### [Requirement]
Render every line of the data exactly as written, and leave out the pictures.

Items from a data source
····················

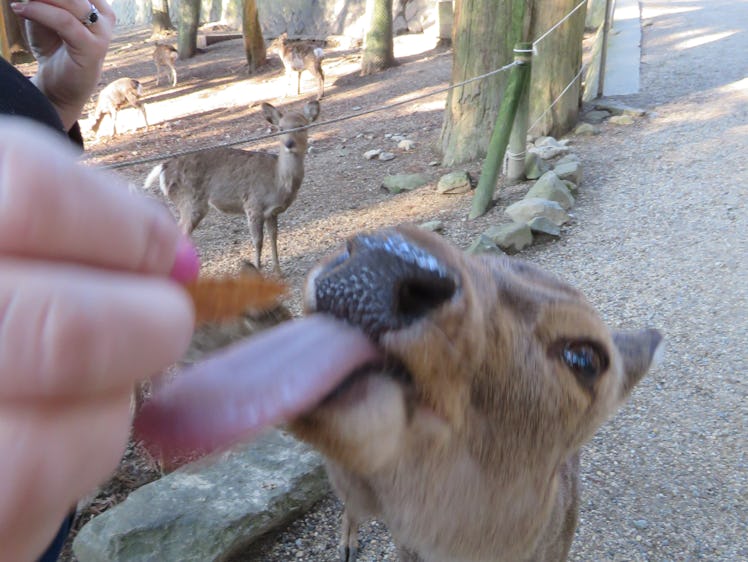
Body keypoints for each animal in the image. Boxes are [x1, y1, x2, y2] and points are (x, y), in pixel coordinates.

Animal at [145, 100, 320, 276]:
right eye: (281, 128)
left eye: (302, 125)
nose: (289, 144)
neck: (278, 180)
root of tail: (163, 168)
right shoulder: (253, 205)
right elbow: (258, 241)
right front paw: (257, 270)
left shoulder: (272, 212)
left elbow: (274, 236)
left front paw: (278, 272)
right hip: (189, 201)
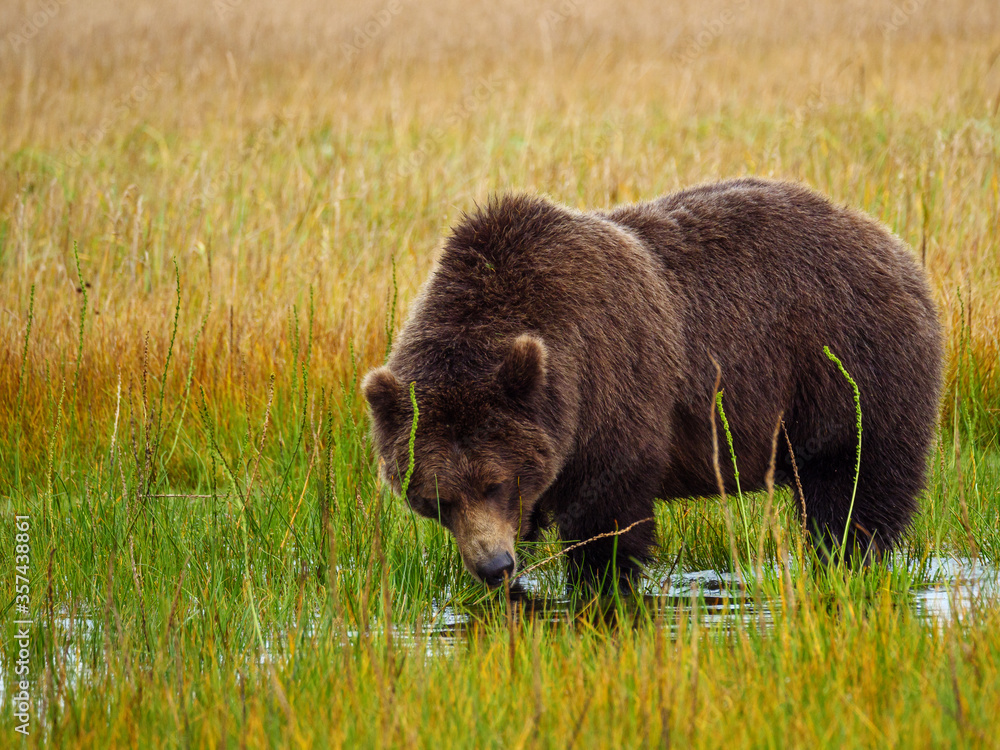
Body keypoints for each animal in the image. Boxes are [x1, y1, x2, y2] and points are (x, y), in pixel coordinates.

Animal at [364, 179, 940, 592]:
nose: (493, 565)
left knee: (853, 487)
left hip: (847, 367)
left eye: (495, 482)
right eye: (437, 499)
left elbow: (607, 515)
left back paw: (845, 559)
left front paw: (602, 585)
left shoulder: (610, 380)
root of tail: (894, 246)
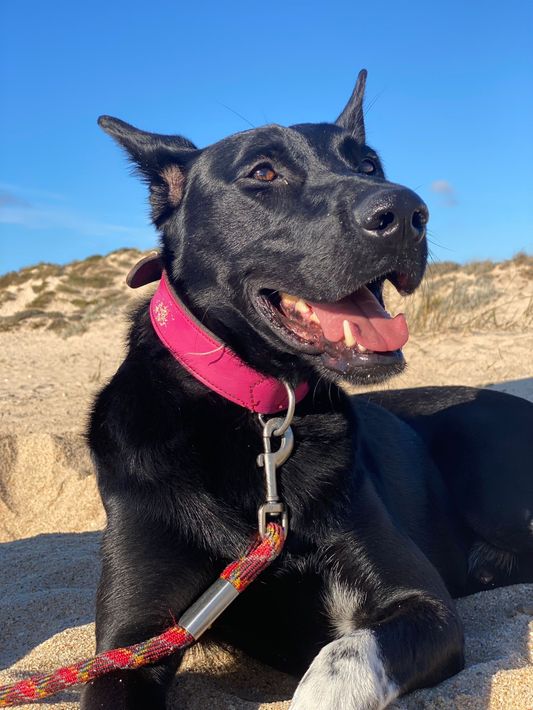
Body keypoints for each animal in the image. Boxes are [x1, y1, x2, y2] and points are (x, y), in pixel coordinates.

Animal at [81, 70, 533, 709]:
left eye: (369, 164)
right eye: (263, 172)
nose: (407, 211)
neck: (258, 418)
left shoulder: (421, 604)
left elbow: (337, 664)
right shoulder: (130, 646)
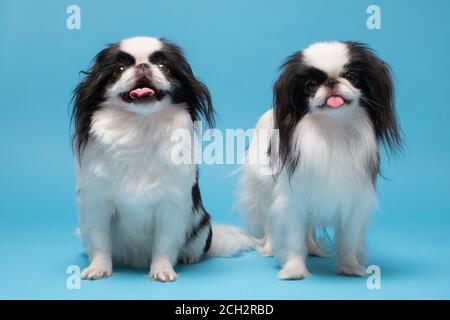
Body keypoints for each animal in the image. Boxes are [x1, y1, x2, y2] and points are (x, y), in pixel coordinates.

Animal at [71, 36, 251, 282]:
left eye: (163, 66)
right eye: (119, 69)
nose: (143, 66)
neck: (139, 126)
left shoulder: (171, 206)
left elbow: (164, 244)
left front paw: (162, 271)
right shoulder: (96, 203)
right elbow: (100, 241)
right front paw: (98, 268)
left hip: (202, 226)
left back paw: (189, 257)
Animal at [239, 41, 400, 278]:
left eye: (351, 76)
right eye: (310, 85)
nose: (332, 82)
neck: (332, 129)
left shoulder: (353, 201)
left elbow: (348, 239)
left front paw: (349, 266)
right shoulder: (292, 201)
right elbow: (293, 238)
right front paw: (294, 269)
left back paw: (313, 248)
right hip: (263, 187)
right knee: (268, 220)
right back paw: (269, 248)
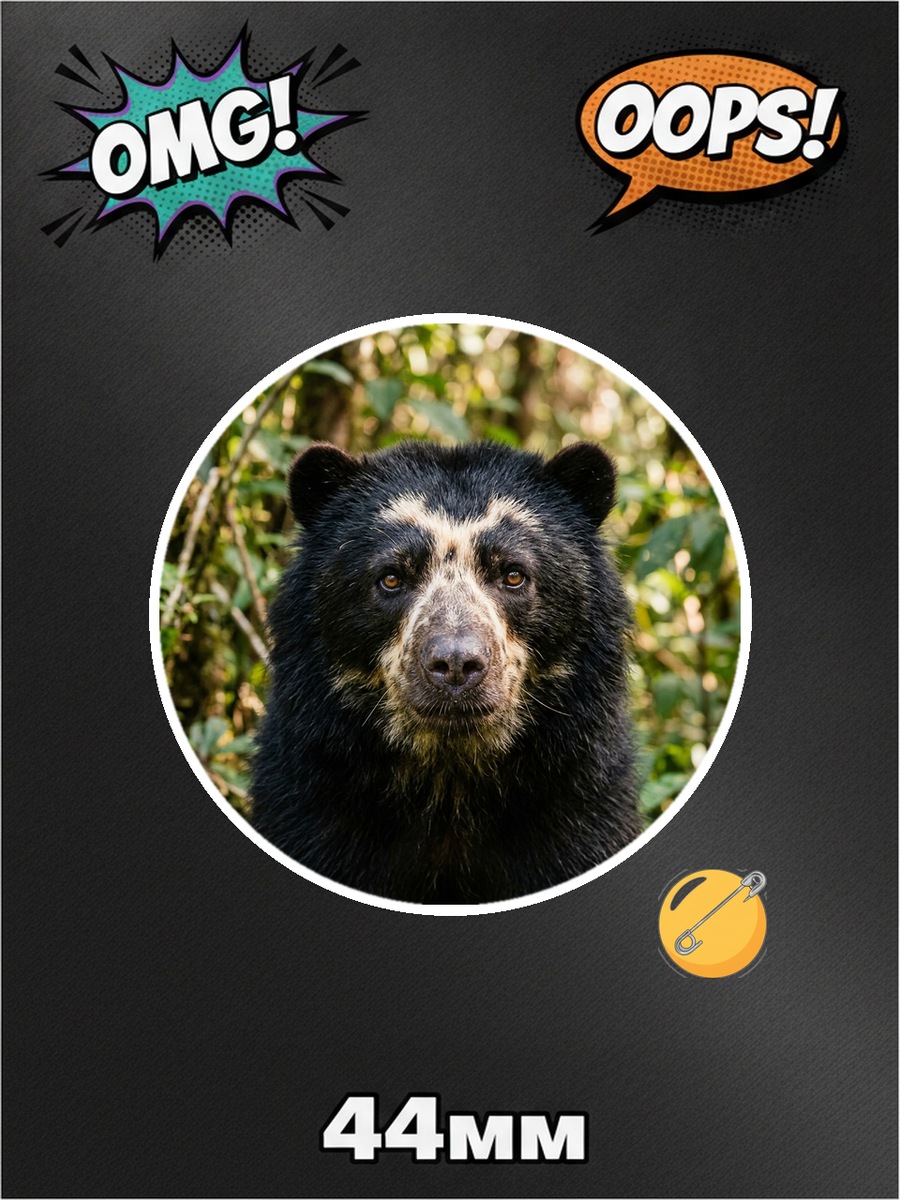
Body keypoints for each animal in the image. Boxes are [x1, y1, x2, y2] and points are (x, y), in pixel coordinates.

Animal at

····················

### [Answer section]
Body keypoints for each animal in the image. Boxes are [x1, y1, x2, y2] and points are (x, y), in pixel coordinates.

Animal at [145, 100, 320, 276]:
right eye: (281, 128)
left eye: (302, 125)
nose: (289, 144)
neck: (278, 180)
root of tail: (163, 168)
right shoulder: (253, 205)
right elbow: (258, 241)
right front paw: (257, 270)
left shoulder: (272, 212)
left elbow: (274, 236)
left front paw: (278, 272)
right hip: (189, 201)
Body keypoints for each animal in the image. Boxes are [x1, y1, x2, y2] and points are (x, y), in pixel coordinates.

Animal at [364, 179, 940, 592]:
nose: (493, 565)
left knee: (853, 487)
left hip: (847, 367)
left eye: (495, 482)
right eye: (437, 499)
left elbow: (607, 515)
left back paw: (845, 559)
left front paw: (602, 585)
left shoulder: (610, 380)
root of tail: (894, 246)
Body keypoints for each animal in the image. Boxes are [x1, y1, x2, y2] and points are (x, y), in pixel coordinates.

Animal at [81, 70, 533, 709]:
left eye: (369, 164)
right eye: (263, 172)
nose: (407, 211)
neck: (258, 418)
left shoulder: (421, 604)
left elbow: (337, 664)
right shoulder: (130, 646)
Body keypoints for each animal in the image. Boxes are [x1, y1, x2, y2] and points are (x, y), in pixel coordinates.

Animal at [71, 36, 251, 282]:
left eye: (163, 66)
right eye: (119, 69)
nose: (143, 66)
neck: (139, 126)
left shoulder: (171, 206)
left elbow: (164, 244)
left front paw: (162, 271)
right shoulder: (96, 203)
right elbow: (100, 241)
right front paw: (98, 268)
left hip: (202, 226)
left back paw: (189, 257)
Animal at [239, 41, 400, 278]:
left eye: (351, 76)
right eye: (310, 85)
nose: (332, 82)
neck: (332, 129)
left shoulder: (353, 201)
left elbow: (348, 239)
left front paw: (349, 266)
right shoulder: (292, 201)
right elbow: (293, 238)
right front paw: (294, 269)
left back paw: (313, 248)
right hip: (263, 187)
right knee: (268, 220)
right back paw: (269, 248)
Body keypoints for each animal in the image. Boxes are [x1, y1, x2, y2] and points are (x, y), in pixel coordinates.

Animal at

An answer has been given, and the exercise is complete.